*Aim of the exercise:*
Gather all lines in the records below that include the word "заработка".

-- Extracted data follows --

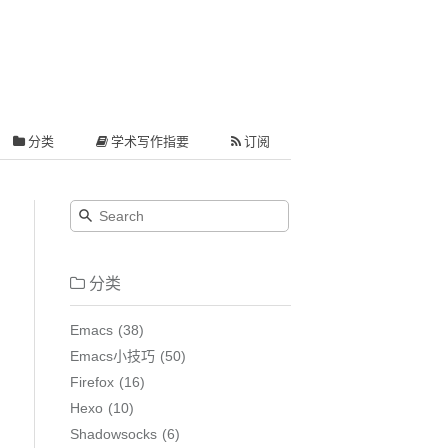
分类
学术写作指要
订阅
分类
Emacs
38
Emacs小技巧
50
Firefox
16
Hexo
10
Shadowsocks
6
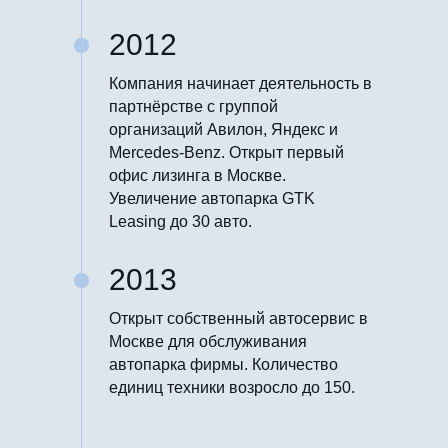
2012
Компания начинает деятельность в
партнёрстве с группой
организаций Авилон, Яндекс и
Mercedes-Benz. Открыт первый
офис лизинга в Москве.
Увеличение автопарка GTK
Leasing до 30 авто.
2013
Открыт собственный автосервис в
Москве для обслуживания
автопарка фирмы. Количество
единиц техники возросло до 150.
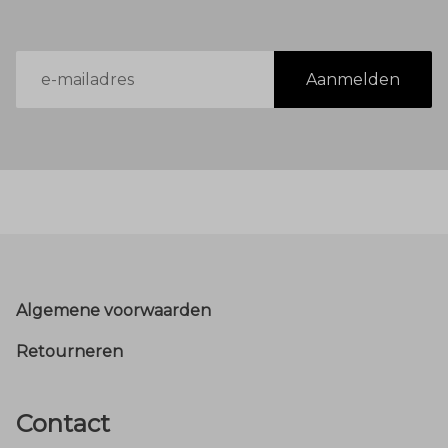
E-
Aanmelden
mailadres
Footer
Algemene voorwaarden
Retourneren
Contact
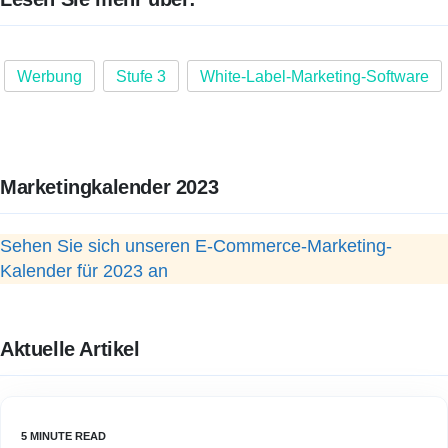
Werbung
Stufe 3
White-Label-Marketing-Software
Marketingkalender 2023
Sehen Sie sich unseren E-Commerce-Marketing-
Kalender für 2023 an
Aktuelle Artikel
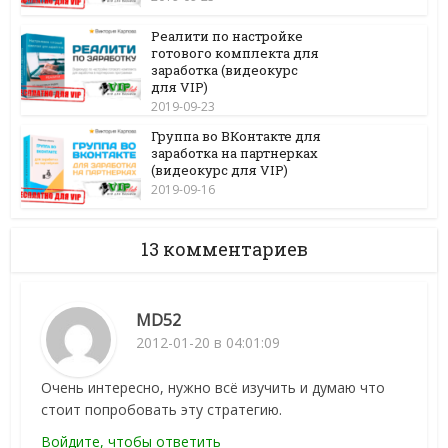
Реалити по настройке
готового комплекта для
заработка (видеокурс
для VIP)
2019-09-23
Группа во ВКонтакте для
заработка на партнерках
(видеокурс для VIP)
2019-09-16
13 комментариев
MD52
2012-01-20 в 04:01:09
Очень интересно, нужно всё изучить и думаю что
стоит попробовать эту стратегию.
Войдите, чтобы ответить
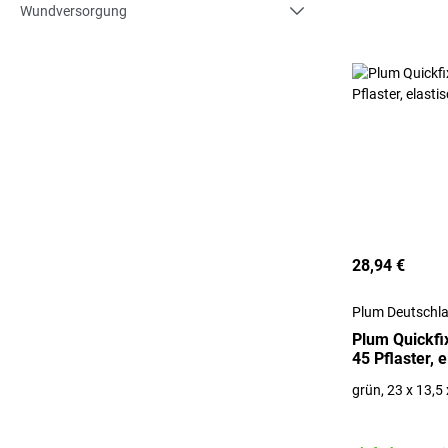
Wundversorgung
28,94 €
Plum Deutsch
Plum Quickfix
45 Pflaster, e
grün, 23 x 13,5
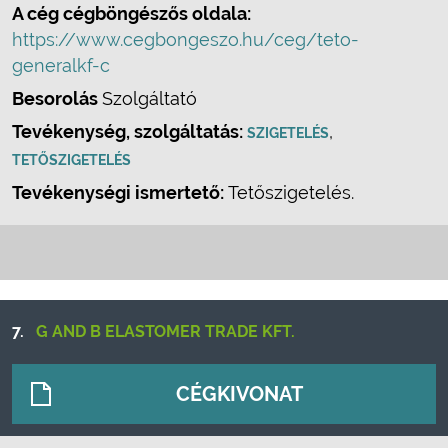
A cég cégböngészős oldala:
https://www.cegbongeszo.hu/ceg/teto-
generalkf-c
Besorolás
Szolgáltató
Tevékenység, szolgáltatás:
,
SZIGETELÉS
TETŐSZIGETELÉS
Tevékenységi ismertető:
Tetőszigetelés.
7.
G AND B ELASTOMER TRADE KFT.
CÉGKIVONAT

-- Extracted data concluded --

*Solution for this exercise:*
заработка (видеокурс
заработка на партнерках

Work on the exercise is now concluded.